### Data extracts ###

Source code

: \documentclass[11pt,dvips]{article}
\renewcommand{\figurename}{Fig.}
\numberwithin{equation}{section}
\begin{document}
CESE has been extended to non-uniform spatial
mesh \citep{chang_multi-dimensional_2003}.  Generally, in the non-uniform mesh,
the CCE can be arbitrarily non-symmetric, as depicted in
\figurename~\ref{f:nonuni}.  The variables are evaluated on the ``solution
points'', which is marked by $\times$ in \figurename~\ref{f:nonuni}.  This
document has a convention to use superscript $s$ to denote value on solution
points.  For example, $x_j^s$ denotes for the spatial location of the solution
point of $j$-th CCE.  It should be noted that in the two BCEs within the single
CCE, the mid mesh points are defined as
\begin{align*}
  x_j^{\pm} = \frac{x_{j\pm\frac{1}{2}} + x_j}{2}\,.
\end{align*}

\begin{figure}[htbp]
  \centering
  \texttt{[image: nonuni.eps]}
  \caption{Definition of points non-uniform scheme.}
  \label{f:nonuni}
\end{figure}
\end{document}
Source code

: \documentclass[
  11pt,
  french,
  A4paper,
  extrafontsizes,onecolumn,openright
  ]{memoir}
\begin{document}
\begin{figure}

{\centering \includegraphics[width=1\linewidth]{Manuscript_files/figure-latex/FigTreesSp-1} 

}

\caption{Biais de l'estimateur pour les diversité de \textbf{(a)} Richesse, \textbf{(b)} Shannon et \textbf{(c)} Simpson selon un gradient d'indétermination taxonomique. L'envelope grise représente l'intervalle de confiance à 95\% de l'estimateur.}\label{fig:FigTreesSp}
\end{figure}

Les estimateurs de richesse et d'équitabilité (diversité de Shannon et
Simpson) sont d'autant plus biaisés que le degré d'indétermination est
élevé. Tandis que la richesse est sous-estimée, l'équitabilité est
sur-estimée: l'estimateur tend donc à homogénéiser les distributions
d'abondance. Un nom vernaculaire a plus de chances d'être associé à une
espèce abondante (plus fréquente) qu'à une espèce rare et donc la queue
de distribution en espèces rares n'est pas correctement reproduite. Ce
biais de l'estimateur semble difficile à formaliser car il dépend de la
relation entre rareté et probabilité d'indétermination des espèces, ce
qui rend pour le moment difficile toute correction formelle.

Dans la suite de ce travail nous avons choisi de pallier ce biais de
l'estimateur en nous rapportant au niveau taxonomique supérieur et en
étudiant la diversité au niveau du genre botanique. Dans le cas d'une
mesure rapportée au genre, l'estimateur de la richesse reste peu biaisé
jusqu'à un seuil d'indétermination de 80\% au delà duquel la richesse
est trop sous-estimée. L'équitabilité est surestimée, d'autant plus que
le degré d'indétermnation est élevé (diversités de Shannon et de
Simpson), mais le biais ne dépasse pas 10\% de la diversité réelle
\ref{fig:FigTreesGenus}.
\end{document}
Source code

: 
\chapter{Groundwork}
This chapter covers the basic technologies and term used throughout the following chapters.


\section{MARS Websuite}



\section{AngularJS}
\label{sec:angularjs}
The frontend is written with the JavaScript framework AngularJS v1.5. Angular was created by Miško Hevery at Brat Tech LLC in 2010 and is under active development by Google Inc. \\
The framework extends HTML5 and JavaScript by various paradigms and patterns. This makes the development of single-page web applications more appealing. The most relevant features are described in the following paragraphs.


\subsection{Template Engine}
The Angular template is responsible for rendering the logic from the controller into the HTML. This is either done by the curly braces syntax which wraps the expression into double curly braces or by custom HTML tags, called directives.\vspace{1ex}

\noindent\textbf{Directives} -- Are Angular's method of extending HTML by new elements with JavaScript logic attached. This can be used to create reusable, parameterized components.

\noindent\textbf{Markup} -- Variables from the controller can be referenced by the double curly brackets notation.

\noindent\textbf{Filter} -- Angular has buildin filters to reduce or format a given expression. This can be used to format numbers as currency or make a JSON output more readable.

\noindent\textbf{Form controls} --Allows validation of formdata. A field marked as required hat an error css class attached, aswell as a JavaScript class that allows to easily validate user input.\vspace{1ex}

###

**Exercise requirements**: What lines in the data above contain the word "Simpson"? Copy them all.

**Written answer**:
\caption{Biais de l'estimateur pour les diversité de \textbf{(a)} Richesse, \textbf{(b)} Shannon et \textbf{(c)} Simpson selon un gradient d'indétermination taxonomique. L'envelope grise représente l'intervalle de confiance à 95\% de l'estimateur.}\label{fig:FigTreesSp}
Simpson) sont d'autant plus biaisés que le degré d'indétermination est
Simpson), mais le biais ne dépasse pas 10\% de la diversité réelle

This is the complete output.